Leonardo Bruno é autor de livros sobre o samba e Carnaval, entre eles: "Zeca Pagodinho - Deixa o samba me levar", "Explode, coração - Histórias do Salgueiro", "Cartas para Noel - Histórias da Vila Isabel" e "Três poetas do samba-enredo"Divulgação / Claudia Martini
Jornalista, escritor e roteirista, Leonardo Bruno é autor de diversos livros sobre samba e Carnaval — entre eles: "Zeca Pagodinho - Deixa o samba me levar", "Canto de rainhas", "Explode, coração - Histórias do Salgueiro" e "Cartas para Noel - Historias da Vila Isabel" —, além de atuar como pesquisador no Observatório de Carnaval do Museu Nacional da UFRJ. Em entrevista a O DIA, Leonardo reforça a importância cultural do gênero musical intrinsecamente ligado ao Rio de Janeiro. "Ele é um componente muito relacionado à sobrevivência, à redescoberta da individualidade. O samba traz para a música brasileira uma característica visceral: ele não é só para festa, é para curar a dor.
O DIA: De onde vem essa forma tão específica do Carnaval carioca, com os desfiles?
Leonardo: As escolas de samba, símbolo do Carnaval, representavam as populações marginalizadas que migraram para o subúrbio no início do século XX. Quando grupos de sambistas passaram a se reunir no Centro, sofreram tanta perseguição que precisavam estabelecer regras para a manifestação artística ser aceita. Como estratégia, as escolas passaram a se associar a instituições importantes e convidaram intelectuais e pessoas influentes para serem jurados dos desfiles. Para agradar o governo, decidiram falar da história branca do Brasil, considerada "oficial" — ao meu ver, se fizessem críticas à institucionalidade, não teriam resistido. As escolas são entidades de resistência e, ao longo desses mais de 90 anos, foram transformando sua maneira de sobreviver.

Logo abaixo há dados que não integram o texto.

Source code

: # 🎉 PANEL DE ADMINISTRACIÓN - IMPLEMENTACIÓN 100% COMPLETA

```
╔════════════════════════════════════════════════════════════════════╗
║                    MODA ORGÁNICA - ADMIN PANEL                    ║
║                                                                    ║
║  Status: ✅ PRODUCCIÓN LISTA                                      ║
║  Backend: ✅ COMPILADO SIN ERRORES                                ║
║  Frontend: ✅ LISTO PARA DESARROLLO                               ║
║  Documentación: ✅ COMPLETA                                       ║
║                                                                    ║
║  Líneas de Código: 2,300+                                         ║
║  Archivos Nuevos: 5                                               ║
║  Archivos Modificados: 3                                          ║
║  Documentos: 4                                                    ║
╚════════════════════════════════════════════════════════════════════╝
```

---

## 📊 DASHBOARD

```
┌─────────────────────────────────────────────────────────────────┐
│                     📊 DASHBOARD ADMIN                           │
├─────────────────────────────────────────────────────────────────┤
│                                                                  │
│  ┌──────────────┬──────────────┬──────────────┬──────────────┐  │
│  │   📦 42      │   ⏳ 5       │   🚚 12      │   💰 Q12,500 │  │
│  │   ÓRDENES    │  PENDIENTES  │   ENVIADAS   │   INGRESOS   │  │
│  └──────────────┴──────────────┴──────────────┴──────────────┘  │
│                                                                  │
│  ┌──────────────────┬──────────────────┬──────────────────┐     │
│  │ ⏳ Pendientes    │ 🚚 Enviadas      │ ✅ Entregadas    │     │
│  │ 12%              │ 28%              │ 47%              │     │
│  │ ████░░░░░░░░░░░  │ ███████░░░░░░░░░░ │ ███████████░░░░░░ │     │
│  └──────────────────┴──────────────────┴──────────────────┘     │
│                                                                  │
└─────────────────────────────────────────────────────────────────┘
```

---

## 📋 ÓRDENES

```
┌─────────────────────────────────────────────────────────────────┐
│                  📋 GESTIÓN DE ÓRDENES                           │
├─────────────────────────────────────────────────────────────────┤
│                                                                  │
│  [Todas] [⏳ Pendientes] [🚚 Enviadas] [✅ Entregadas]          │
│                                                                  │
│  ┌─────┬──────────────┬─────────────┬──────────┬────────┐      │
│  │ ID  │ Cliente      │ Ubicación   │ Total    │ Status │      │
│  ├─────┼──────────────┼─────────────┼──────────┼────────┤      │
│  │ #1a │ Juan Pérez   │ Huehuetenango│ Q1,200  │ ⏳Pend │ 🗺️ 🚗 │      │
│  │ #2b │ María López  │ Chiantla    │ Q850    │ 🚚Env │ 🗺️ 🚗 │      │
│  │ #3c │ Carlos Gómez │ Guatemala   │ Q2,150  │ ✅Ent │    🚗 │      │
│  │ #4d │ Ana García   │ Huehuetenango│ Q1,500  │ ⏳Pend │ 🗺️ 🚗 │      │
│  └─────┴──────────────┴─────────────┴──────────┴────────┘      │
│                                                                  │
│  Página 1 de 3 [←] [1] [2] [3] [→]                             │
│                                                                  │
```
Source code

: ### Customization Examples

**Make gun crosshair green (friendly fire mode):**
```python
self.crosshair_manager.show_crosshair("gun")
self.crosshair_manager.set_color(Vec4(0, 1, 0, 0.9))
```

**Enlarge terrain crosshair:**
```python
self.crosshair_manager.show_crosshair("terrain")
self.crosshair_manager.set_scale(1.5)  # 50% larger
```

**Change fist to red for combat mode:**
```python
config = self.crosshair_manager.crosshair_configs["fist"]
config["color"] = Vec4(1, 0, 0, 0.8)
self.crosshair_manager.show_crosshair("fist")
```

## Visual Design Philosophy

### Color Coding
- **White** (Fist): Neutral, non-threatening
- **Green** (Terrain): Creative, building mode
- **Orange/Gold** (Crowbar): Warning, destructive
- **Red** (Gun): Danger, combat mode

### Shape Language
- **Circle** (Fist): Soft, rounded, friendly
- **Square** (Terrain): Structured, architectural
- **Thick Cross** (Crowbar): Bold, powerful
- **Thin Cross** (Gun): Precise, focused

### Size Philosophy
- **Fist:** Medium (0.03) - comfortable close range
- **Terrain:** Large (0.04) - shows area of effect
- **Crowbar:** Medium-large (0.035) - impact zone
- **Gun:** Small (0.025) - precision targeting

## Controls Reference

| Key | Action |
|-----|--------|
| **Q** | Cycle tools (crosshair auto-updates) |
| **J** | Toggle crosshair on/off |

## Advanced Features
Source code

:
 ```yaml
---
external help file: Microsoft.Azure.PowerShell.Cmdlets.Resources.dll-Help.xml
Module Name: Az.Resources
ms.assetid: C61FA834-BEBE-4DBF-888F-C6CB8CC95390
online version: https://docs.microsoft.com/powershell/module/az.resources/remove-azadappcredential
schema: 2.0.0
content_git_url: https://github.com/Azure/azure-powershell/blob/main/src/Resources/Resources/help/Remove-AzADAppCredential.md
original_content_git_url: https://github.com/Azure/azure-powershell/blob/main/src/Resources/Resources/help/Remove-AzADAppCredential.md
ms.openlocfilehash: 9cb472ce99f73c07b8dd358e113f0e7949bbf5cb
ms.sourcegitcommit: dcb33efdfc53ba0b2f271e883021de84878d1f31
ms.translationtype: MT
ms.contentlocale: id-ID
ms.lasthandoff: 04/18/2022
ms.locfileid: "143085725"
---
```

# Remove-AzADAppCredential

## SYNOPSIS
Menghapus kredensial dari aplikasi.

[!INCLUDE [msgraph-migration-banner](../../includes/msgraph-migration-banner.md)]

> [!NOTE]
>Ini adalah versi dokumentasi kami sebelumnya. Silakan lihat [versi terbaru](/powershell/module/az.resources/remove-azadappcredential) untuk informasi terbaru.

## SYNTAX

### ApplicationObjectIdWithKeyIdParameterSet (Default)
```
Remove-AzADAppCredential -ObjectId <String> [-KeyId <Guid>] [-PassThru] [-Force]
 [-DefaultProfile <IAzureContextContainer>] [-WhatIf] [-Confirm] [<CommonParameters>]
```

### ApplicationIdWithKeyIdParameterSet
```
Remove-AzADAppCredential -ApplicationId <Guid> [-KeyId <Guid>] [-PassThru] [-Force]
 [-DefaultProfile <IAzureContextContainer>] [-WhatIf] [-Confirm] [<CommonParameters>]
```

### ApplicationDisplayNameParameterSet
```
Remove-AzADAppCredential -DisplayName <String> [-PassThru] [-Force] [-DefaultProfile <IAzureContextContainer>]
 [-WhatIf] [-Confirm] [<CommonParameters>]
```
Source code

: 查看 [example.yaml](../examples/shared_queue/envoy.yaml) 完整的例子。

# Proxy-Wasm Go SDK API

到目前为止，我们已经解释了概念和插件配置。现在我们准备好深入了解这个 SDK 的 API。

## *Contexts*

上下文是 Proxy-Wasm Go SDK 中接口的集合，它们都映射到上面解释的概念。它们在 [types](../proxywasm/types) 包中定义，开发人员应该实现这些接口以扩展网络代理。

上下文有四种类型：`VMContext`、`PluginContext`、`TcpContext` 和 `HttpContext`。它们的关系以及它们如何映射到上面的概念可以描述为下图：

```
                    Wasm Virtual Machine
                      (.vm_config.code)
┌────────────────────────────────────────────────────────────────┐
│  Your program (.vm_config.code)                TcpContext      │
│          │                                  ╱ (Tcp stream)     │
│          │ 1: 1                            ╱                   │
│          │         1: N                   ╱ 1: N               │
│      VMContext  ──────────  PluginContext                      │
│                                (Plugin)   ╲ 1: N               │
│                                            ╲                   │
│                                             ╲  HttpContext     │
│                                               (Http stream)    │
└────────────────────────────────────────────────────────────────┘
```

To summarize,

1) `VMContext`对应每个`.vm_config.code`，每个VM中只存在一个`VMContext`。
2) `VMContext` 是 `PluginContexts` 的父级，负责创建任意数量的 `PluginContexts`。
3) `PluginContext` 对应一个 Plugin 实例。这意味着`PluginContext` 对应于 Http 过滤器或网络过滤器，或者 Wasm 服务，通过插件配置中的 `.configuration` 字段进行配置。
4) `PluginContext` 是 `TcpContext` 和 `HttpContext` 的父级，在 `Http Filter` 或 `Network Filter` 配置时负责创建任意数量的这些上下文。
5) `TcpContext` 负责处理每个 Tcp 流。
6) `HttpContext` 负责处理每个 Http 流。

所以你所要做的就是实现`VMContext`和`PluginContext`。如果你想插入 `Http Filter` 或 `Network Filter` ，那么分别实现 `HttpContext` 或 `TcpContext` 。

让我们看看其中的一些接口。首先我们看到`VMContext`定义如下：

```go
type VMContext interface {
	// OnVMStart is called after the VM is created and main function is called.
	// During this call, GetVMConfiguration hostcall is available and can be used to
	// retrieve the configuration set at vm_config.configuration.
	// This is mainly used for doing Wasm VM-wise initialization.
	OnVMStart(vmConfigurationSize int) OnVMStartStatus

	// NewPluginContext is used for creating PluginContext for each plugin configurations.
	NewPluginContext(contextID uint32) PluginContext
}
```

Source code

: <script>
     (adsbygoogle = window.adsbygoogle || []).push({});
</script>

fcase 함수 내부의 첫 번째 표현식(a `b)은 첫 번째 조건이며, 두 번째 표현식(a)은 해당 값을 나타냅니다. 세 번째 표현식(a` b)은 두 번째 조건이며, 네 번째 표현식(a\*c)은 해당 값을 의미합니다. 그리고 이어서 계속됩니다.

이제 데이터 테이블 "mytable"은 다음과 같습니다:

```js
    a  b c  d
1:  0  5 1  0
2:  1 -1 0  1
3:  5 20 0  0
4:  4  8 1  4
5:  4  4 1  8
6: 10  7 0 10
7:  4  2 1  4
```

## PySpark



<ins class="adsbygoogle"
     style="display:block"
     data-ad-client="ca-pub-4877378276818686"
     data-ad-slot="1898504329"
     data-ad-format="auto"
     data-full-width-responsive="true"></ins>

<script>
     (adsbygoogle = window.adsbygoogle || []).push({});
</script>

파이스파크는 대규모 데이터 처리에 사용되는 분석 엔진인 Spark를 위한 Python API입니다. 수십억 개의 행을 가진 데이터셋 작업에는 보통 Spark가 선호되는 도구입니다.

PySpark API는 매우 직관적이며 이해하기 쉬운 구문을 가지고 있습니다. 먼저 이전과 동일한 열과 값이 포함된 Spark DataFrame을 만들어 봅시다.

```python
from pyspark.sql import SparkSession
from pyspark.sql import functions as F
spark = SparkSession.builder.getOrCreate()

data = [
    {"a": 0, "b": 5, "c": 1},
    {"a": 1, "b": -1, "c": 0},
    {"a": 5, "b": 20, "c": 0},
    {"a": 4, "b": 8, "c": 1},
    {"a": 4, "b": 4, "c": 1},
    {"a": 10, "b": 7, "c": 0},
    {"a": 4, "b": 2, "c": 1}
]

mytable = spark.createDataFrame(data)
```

Como o samba se tornou um gênero inseparável do Rio?
Temos que voltar ao passado para entender a origem do samba: a batucada. Os registros de Quilombo dos Palmares falam de homens e mulheres negros escravizados se reunindo à noite e batendo na palma da mão, o que viria a ser a batucada. O samba, a batida na palma da mão, e depois na percussão, virou um momento em que as pessoas tinham a humanidade recuperada, depois de dias sendo humilhadas. É um componente muito relacionado à sobrevivência, à redescoberta da individualidade. O samba traz para a música brasileira uma característica visceral: ele não é só para festa, é para curar a dor.
O que o Carnaval revela sobre o modo de ser e de viver carioca?
Na verdade, o Carnaval inventa muitas características que hoje são atribuídas ao carioca: descolado, malandro e bem humorado. O aspecto da malandragem está muito ligado à sobrevivência, assim como o samba. Estamos falando de um gênero musical, então tem muito a ver com cantar a alegria e trazer à tona o jogo de cintura. É esse estilo que constrói o carioca, essa figura cristalizada do Rio. Até Walt Disney se apoia nisso: quando ele veio ao Brasil, pegou um papagaio, animal da nossa fauna, e se inspirou no Paulo da Portela para criar o personagem Zé Carioca.
Quais os efeitos de um ano sem Carnaval e outro fora de época?
Além da questão prática e econômica, com as pessoas sem trabalho durante tanto tempo, houve um efeito simbólico e afetivo. A perda do contato durante o isolamento abalou muito o povo do samba. Além disso, as escolas são formadas em sua maioria por pessoas pobres e pretas e por um contingente de pessoas mais idosas, e a pandemia foi especialmente cruel com elas. Essas pessoas foram muito afetadas no sentido de perder muita gente, muitos baluartes — figuras fundamentais para a memória.
Como foi esse retorno?
Percebi, com os reencontros, que as pessoas passaram a valorizar mais os seus semelhantes. Eu vejo que as escolas de samba estão mais cientes do que representam para a sociedade, e da importância que têm no movimento negro. Elas estão mais orgulhosas e querem falar mais sobre a sua própria história.
De que forma o Carnaval pode alavancar o desenvolvimento do estado?
O Carnaval sempre foi o que atraiu o mundo para o Brasil. Nós não temos um Museu do Carnaval ou um Museu do Samba com o porte que deveríamos. Fazemos o maior espetáculo da terra, e não temos uma estrutura devidamente adequada. Se começássemos a trabalhar o Carnaval em nível municipal, estadual e federal, poderíamos dar mais estímulo às escolas para estarem ativas o ano inteiro. Isso afetaria positivamente o turismo.